Prospective data from 70 962 control subjects in the Prostate, Lung, Colorectal, and Ovarian Cancer Screening Trial (PLCO) were used in models for the general population (model 1) and for a subcohort of ever-smokers (N = 38 254) (model 2). Both models included age, socioeconomic status (education), body mass index, family history of lung cancer, chronic obstructive pulmonary disease, recent chest x-ray, smoking status (never, former, or current), pack-years smoked, and smoking duration. Model 2 also included smoking quit-time (time in years since ever-smokers permanently quit smoking). External validation was performed with 44 223 PLCO intervention arm participants who completed a supplemental questionnaire and were subsequently followed. Known available risk factors were included in logistic regression models. Bootstrap optimism-corrected estimates of predictive performance were calculated (internal validation). Nonlinear relationships for age, pack-years smoked, smoking duration, and quit-time were modeled using restricted cubic splines. All reported P values are two-sided.
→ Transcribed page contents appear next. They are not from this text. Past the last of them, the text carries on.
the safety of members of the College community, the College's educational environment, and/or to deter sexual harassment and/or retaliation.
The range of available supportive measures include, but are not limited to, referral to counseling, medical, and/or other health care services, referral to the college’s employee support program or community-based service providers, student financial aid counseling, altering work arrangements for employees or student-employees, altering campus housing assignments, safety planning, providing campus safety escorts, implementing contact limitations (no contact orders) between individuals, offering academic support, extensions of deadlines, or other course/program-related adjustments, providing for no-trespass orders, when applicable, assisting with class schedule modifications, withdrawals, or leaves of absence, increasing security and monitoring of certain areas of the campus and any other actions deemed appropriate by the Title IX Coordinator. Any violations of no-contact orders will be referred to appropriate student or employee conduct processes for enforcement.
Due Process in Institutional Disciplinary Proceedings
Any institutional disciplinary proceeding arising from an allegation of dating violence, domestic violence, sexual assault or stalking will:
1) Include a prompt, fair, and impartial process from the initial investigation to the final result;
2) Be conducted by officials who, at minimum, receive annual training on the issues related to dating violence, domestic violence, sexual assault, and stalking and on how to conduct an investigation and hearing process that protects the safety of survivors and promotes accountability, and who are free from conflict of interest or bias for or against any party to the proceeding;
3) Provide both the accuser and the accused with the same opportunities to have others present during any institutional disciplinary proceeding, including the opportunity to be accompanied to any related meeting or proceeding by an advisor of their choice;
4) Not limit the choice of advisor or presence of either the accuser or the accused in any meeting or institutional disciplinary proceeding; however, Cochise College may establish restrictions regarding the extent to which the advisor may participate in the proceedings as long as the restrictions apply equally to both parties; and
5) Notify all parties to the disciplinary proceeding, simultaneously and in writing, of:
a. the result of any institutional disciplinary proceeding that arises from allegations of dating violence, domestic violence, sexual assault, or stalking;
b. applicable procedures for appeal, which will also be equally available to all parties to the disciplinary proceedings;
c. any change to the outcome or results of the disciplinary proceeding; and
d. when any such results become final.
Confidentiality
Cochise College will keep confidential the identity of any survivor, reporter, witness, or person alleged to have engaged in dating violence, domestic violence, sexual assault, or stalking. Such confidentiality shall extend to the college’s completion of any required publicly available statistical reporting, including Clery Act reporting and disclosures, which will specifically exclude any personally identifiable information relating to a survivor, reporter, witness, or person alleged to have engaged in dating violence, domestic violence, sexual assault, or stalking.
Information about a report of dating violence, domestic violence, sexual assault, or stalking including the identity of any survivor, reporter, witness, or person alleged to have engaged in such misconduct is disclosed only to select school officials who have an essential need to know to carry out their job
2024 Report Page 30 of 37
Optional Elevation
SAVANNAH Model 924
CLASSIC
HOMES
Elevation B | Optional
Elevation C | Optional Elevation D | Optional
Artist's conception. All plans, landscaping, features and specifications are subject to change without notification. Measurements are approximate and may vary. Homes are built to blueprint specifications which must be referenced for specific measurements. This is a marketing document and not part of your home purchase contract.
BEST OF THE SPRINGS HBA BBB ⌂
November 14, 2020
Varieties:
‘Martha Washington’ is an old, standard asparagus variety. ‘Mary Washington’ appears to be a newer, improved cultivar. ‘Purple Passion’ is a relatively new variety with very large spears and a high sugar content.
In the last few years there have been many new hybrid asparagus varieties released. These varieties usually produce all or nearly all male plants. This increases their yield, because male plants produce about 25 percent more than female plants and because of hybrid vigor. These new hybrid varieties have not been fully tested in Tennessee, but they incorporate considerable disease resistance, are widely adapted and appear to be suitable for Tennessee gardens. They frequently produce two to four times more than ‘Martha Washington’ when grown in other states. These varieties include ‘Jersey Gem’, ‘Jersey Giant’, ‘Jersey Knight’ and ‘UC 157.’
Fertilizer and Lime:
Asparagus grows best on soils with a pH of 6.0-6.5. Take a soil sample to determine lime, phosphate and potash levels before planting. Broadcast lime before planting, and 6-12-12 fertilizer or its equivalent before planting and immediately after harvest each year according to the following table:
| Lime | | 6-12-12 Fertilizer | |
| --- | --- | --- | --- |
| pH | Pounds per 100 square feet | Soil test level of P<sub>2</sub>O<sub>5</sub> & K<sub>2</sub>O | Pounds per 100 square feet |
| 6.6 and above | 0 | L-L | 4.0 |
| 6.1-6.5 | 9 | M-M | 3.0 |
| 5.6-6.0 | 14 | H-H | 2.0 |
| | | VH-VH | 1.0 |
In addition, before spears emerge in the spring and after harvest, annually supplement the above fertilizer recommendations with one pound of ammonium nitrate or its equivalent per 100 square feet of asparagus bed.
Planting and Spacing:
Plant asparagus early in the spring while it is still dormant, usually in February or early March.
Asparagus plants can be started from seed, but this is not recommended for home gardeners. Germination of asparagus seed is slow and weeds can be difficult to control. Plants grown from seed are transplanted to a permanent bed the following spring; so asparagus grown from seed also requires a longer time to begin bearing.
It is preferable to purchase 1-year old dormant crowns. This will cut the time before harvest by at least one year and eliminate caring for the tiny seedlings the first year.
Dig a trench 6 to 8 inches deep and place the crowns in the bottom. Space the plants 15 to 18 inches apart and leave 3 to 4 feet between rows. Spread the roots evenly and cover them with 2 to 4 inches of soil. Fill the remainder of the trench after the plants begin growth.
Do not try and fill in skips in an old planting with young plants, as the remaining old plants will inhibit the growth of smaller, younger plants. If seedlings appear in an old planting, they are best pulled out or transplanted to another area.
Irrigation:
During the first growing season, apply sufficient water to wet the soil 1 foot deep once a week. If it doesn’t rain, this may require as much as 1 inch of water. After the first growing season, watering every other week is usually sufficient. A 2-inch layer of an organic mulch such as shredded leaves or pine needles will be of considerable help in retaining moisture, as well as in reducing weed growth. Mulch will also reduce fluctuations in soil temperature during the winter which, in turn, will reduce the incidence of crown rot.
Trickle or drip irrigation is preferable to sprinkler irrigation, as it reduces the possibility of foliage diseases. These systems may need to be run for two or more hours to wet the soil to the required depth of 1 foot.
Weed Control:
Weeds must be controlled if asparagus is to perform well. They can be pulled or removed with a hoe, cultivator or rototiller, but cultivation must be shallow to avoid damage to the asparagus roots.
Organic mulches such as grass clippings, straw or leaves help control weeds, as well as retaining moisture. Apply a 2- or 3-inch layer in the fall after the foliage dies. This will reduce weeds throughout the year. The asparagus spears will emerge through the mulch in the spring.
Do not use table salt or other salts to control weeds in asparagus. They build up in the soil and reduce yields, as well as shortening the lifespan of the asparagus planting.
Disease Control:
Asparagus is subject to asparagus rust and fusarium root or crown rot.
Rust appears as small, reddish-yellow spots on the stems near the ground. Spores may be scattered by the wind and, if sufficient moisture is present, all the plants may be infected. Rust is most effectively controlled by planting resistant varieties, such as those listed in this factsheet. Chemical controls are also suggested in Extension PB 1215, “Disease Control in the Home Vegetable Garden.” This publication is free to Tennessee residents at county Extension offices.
During follow-up (median 9.2 years) of the control arm subjects, 1040 lung cancers occurred. During follow-up of the external validation sample (median 3.0 years), 213 lung cancers occurred. For models 1 and 2, bootstrap optimism-corrected receiver operator characteristic area under the curves were 0.857 and 0.805, and calibration slopes (model-predicted probabilities vs observed probabilities) were 0.987 and 0.979, respectively. In the external validation sample, models 1 and 2 had area under the curves of 0.841 and 0.784, respectively. These models had high discrimination in women, men, whites, and nonwhites.
The PLCO lung cancer risk models demonstrate high discrimination and calibration.
识别肺癌高危个体对个人、患者、临床医生和研究人员都具有重要意义。现有的预测模型在准确分类风险人群方面能力有限。
使用前列腺癌、肺癌、结直肠癌和卵巢癌筛查试验(PLCO)中 70962 名对照受试者的前瞻性数据,建立一般人群模型(模型 1)和曾吸烟者亚组模型(模型 2)(N=38254)。两个模型均包含年龄、社会经济地位(教育)、体重指数、肺癌家族史、慢性阻塞性肺疾病、近期胸部 X 线、吸烟状况(从不、以前、现在)、吸烟年包数和吸烟持续时间。模型 2还包括戒烟时间(从不吸烟者永久戒烟后至今的年数)。利用完成补充问卷并随后进行随访的 44223 名 PLCO 干预组参与者进行外部验证。将已知的可用风险因素纳入逻辑回归模型。通过自举法计算预测性能的校正置信区间(内部验证)。年龄、吸烟年包数、吸烟持续时间和戒烟时间的非线性关系采用限制立方样条进行建模。所有报告的 P 值均为双侧。
在对照组受试者的中位随访时间为 9.2 年期间,发生了 1040 例肺癌。在外部验证样本的中位随访时间为 3.0 年期间,发生了 213 例肺癌。模型 1 和模型 2 的自举法校正接收者操作特征曲线下面积分别为 0.857 和 0.805,校准斜率(模型预测概率与观察概率)分别为 0.987 和 0.979。在外部验证样本中,模型 1 和模型 2 的曲线下面积分别为 0.841 和 0.784。这些模型在女性、男性、白人和非白人中均具有较高的区分度。
PLCO 肺癌风险模型具有较高的区分度和校准度。